This month the FDA made significant advancements to mitigate future leafy green recalls, increase the safety of baby food, and bring increased awareness to its New Era of Smarter Food Safety Blueprint.
Although a relatively quiet month elsewhere, these and other important updates from around the world are included below.
FDA action plan for baby foods
The FDA revealed a new plan intended to reduce the level of toxic elements in food intended for babies, toddlers, and young children.
This plan identifies actions the agency will take to reduce the levels of harmful elements such as arsenic and lead in food to those groups which are more at risk to their presence, through a four-stage cycle of continual improvement.
These cycles will start in phases beginning in April 2021, 2022, and 2024.
FDA advancing the safety of leafy greens
The FDA announced measures to advancing the safety of leafy greens with the publication of a report of its investigation into the Fall 2020 E. coli O157:H7 outbreak and a set of recommendations including growers should implement root cause analyses to assist in determining how the contamination occurred, and how to implement appropriate prevention and verification measures.

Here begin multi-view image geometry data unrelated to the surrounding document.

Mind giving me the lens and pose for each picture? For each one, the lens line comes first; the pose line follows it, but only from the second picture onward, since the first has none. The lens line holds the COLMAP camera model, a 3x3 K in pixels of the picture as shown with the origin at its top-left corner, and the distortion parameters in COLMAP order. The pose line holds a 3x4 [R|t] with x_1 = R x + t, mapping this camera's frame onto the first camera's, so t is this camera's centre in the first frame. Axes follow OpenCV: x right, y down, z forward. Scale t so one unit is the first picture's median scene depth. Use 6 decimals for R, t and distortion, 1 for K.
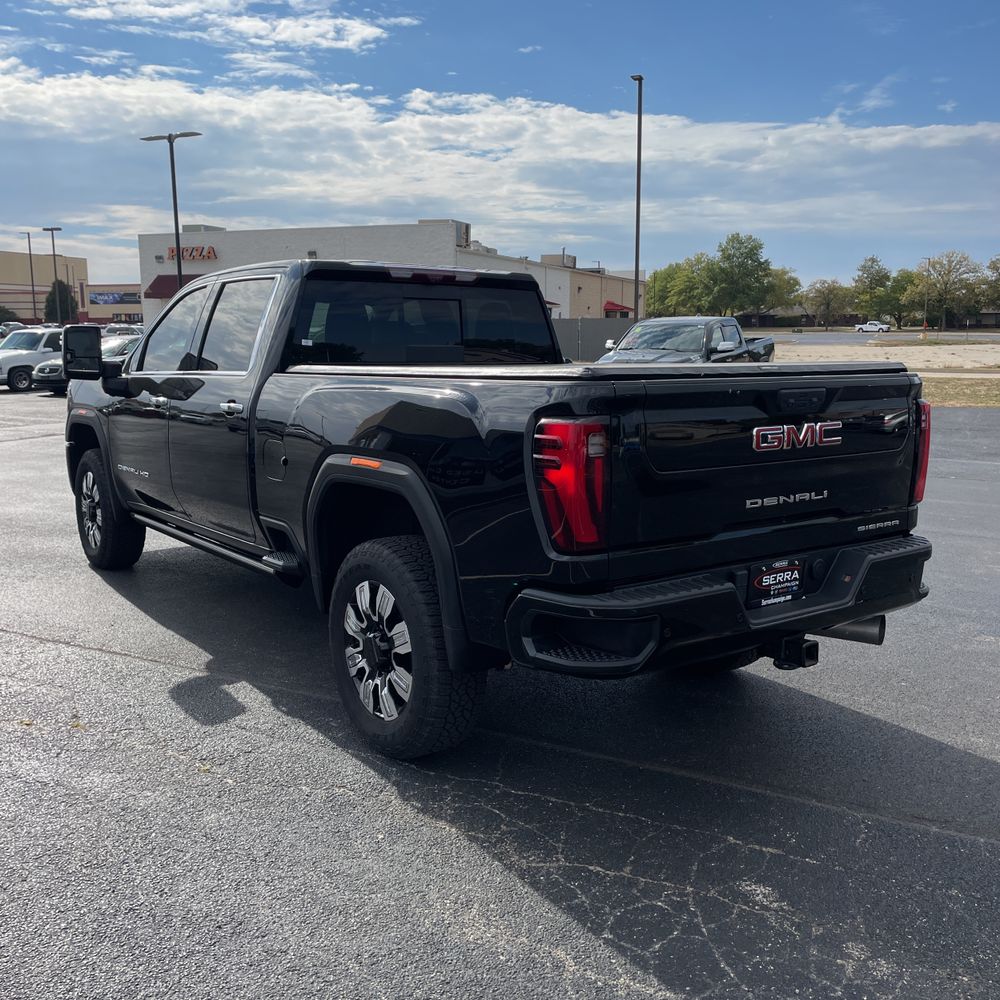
lens RADIAL K [[1009.3, 0, 500.7], [0, 1009.3, 487.0], [0, 0, 1]] dist [0.082614, -0.107935]
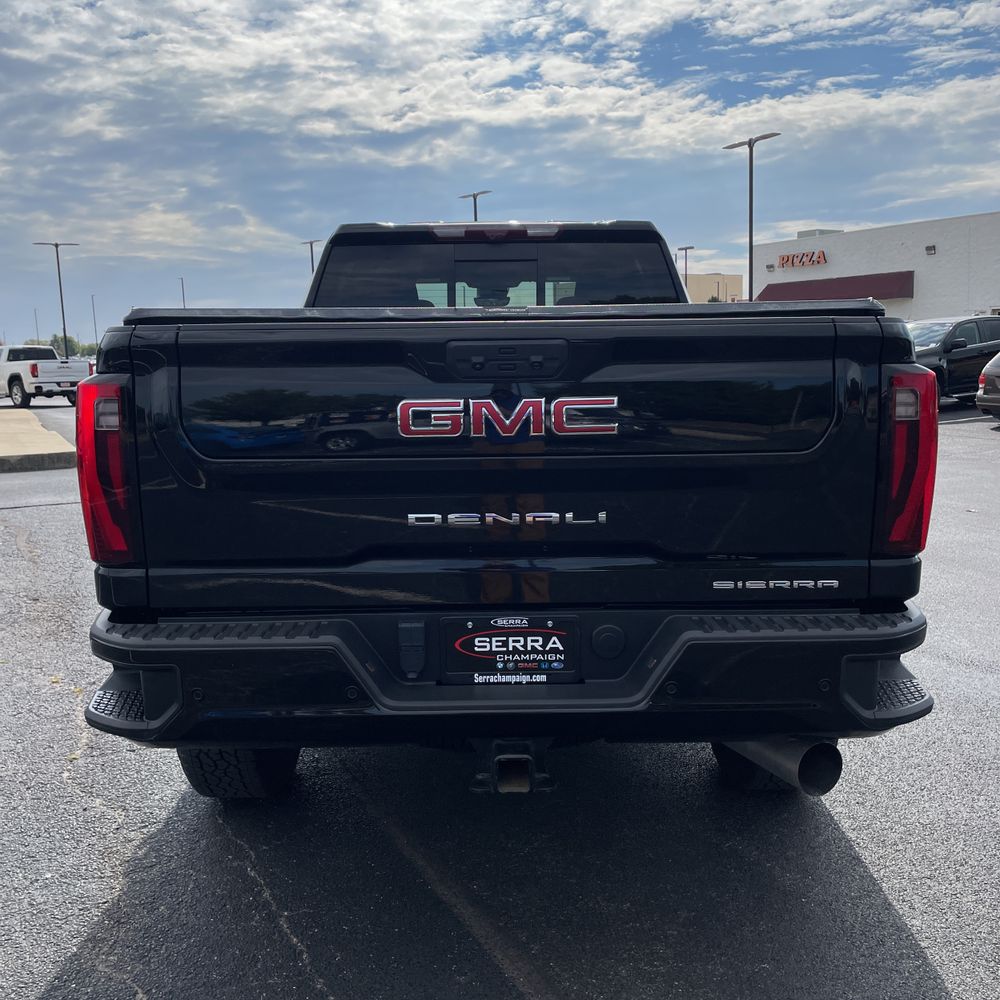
lens RADIAL K [[1009.3, 0, 500.7], [0, 1009.3, 487.0], [0, 0, 1]] dist [0.082614, -0.107935]
pose [[0.808923, 0.058845, -0.584962, 0.626879], [-0.065118, 0.997824, 0.010327, -0.013265], [0.584297, 0.029737, 0.810995, 0.484049]]
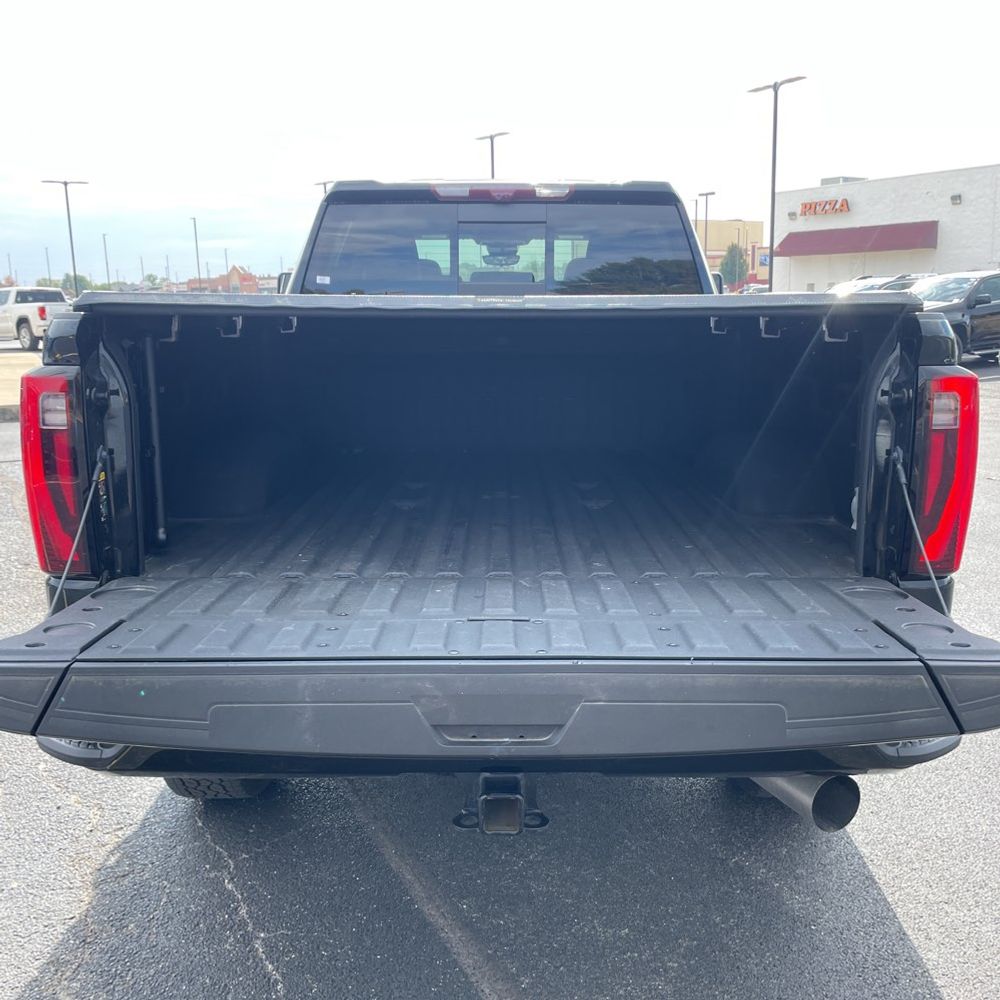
lens RADIAL K [[1011.3, 0, 513.6], [0, 1011.3, 485.8], [0, 0, 1]] dist [0.074496, -0.098136]
pose [[0.807012, 0.098961, -0.582184, 0.600027], [-0.077754, 0.995082, 0.061366, -0.047846], [0.585394, -0.004256, 0.810738, 0.538765]]
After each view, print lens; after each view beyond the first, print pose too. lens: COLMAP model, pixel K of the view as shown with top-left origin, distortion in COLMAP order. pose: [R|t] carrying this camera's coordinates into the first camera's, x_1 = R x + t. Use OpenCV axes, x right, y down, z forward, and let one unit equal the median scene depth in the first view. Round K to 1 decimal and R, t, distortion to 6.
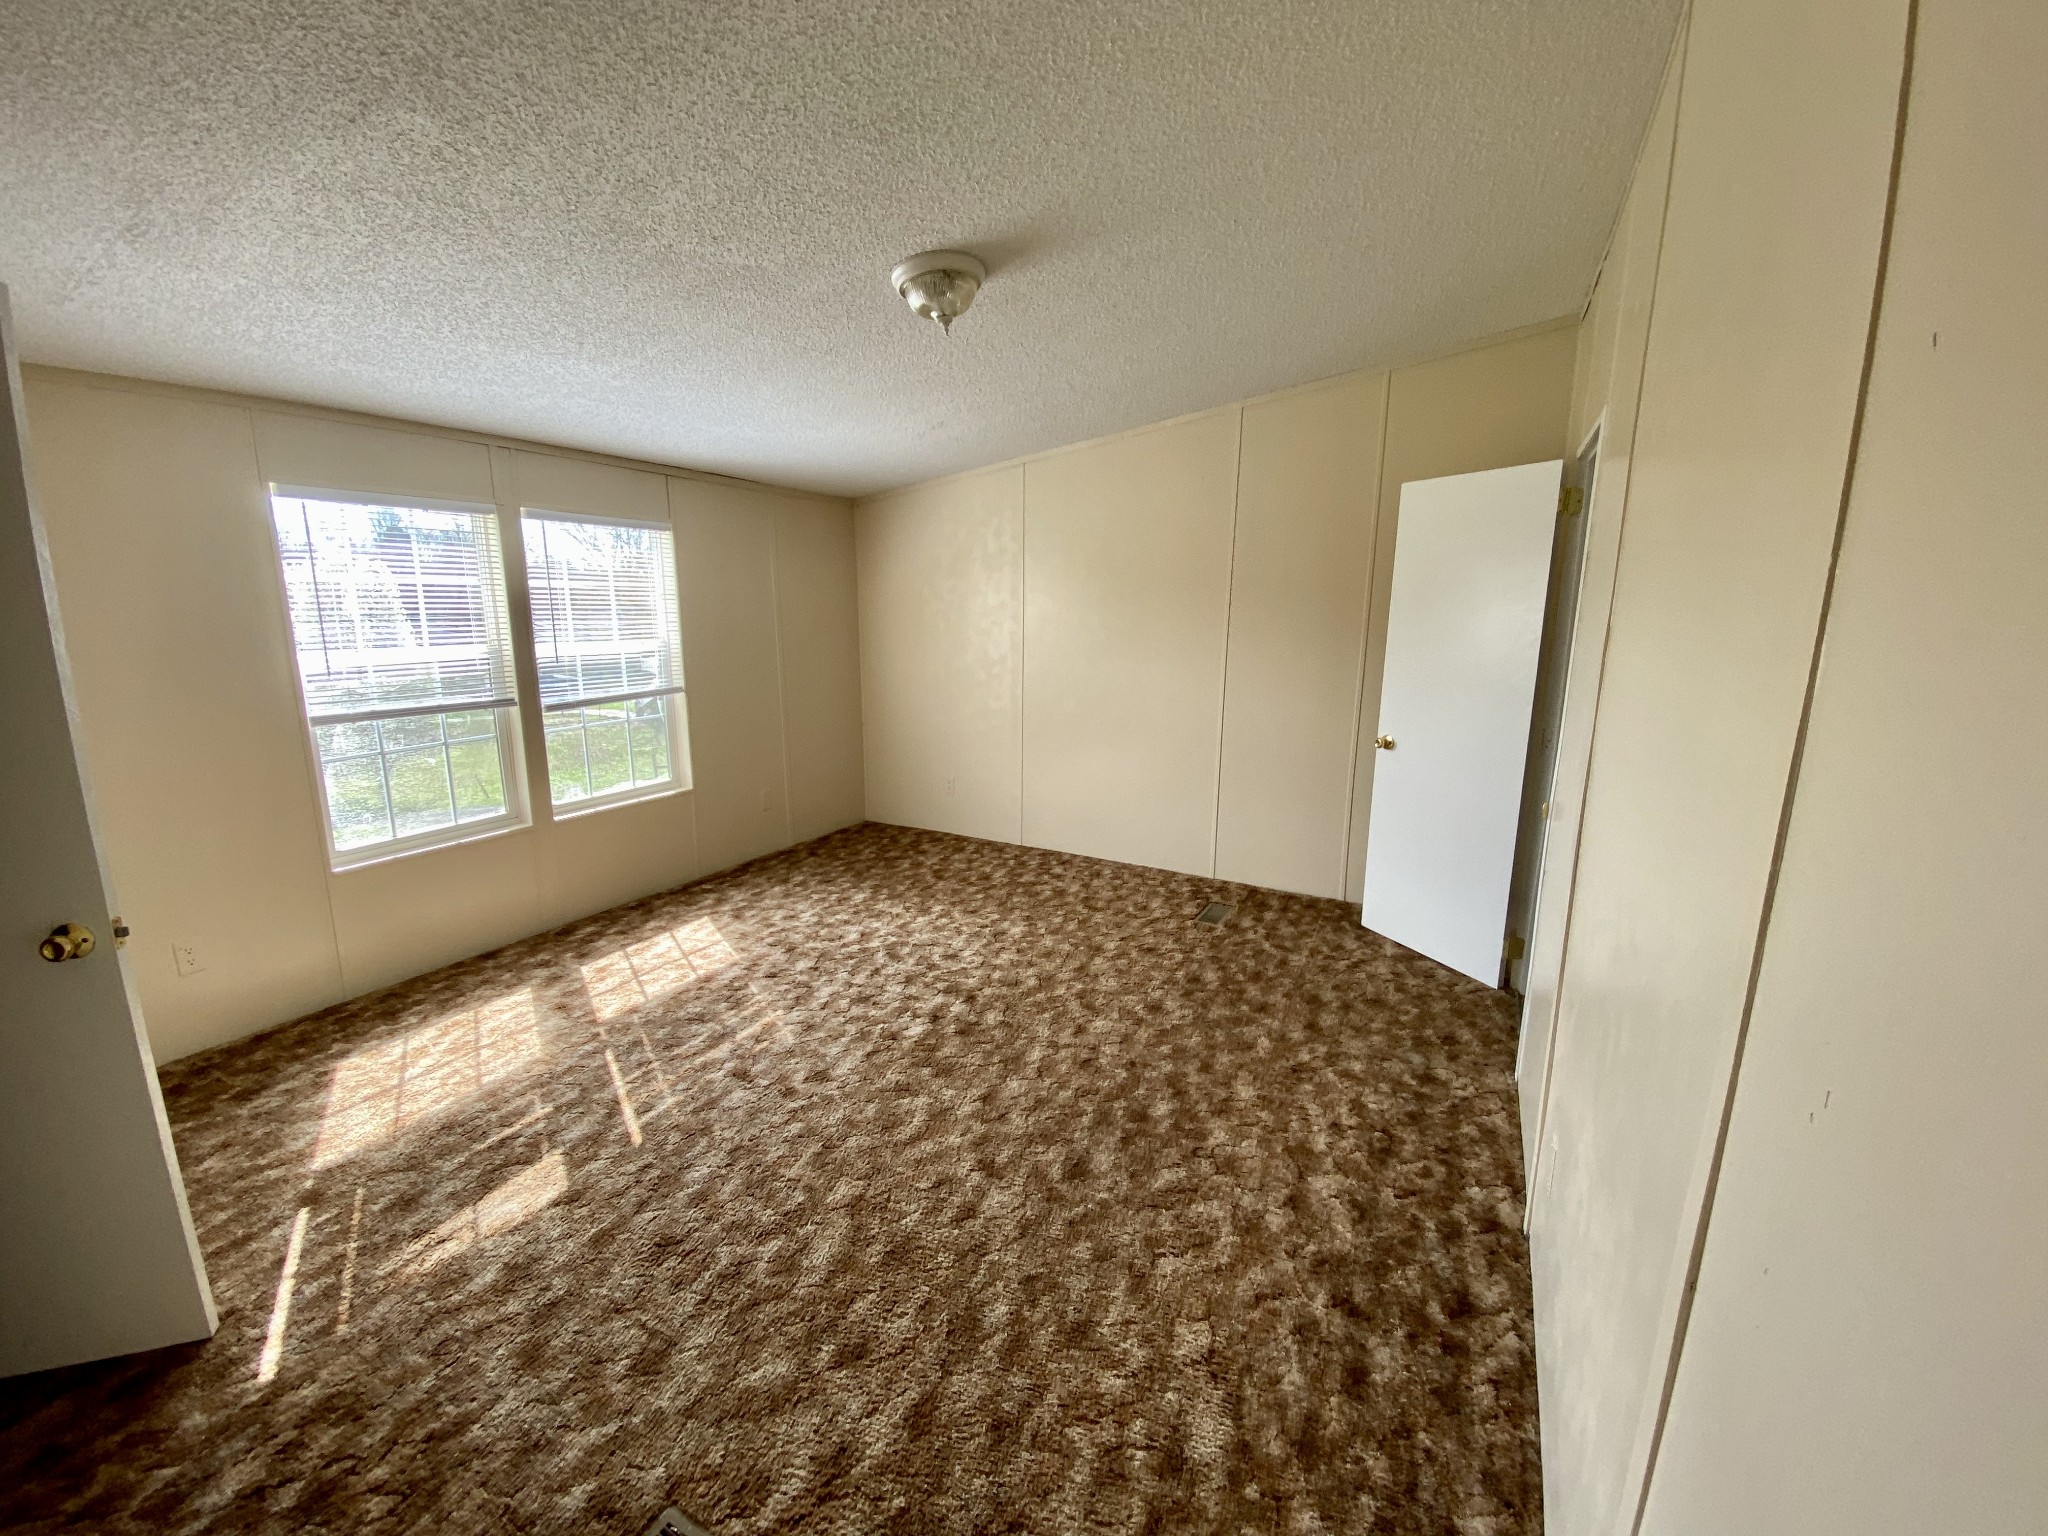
lens RADIAL K [[833.9, 0, 1024.0], [0, 833.9, 768.0], [0, 0, 1]] dist [0.035750, -0.028816]
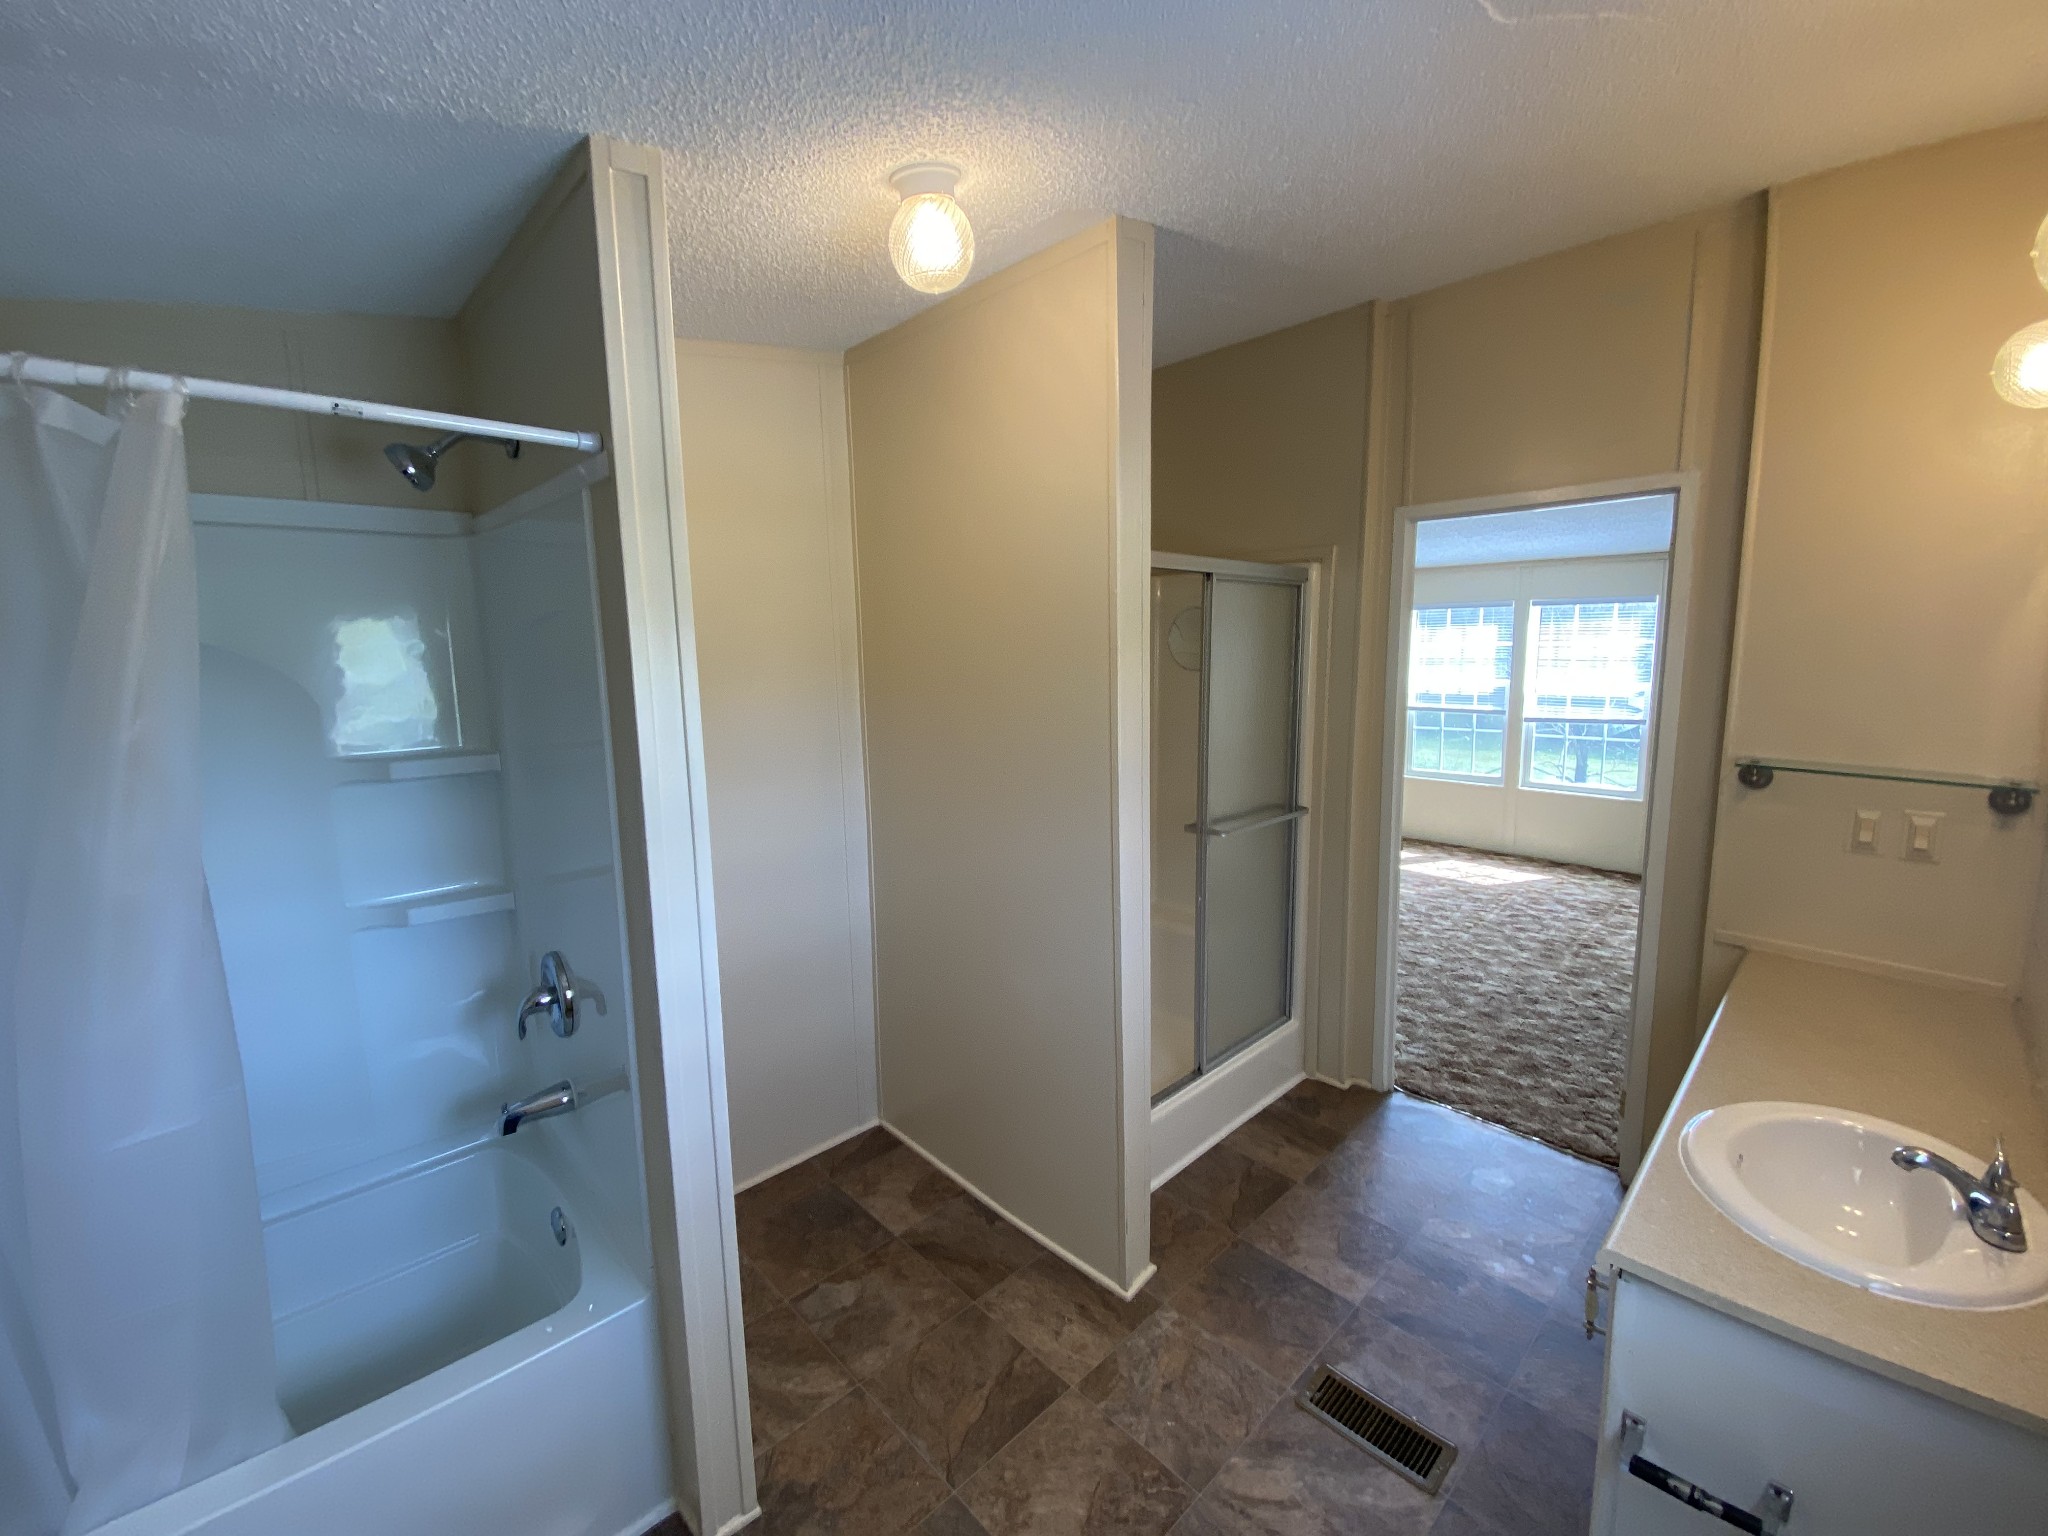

The FDA has also updated its Leafy Green STEC Action Plan, released last year, to include a renewed emphasis on actions it outlines, as well as a commitment to completing certain actions that were affected in 2020 due to challenges arising from the COVID-19 pandemic.
FDA launch podcast for New Era of Smarter Food Safety
The FDA has announced a new quarterly podcast series that will focus on different aspects of the Core Elements in the New Era of Smarter Food Safety Blueprint.
The podcast will be hosted by the FDA and include expert opinions which will “discuss current and emerging technologies and solutions… and explore how they may facilitate and enhance food safety”
The first episode focusing on tech-enabled Traceability and how the FDA can assist in facilitating the uptake of these technologies among those in the food industry.
US declares sesame as an allergen
President Biden has signed a new food allergy labeling bill into law which will require sesame to be labelled on all packaged foods, from January 1st, 2023.
The bill expands the definition of allergens and as such, sesame is now the ninth major food allergen in the United States, joining peanuts, tree nuts, fish, shellfish, soy, dairy, eggs, and wheat.
FAO report highlights possible food safety issues with edible insects
In a new report focusing on edible insects from a food safety perspective, the United Nation’s FAO have warned that their benefits must be considered against potential food safety issues.
The report considers that changing manufacturing practices which will be required to make production and uptake of edible insects more popular in territories where it is not, may introduce risks and likelihood of hazards.
Further concerns are also expressed on how edible insects are currently legislated for in these territories, the potential for food fraud, allergens, and a potential risk associated with a sensitization that is being identified to as of yet unidentified allergens from insects.
Swedish source of histamine outbreak revealed
The source of a histamine outbreak in Sweden earlier this month has been sourced to fish imported from Vietnam.
The outbreak affected 19 people in total.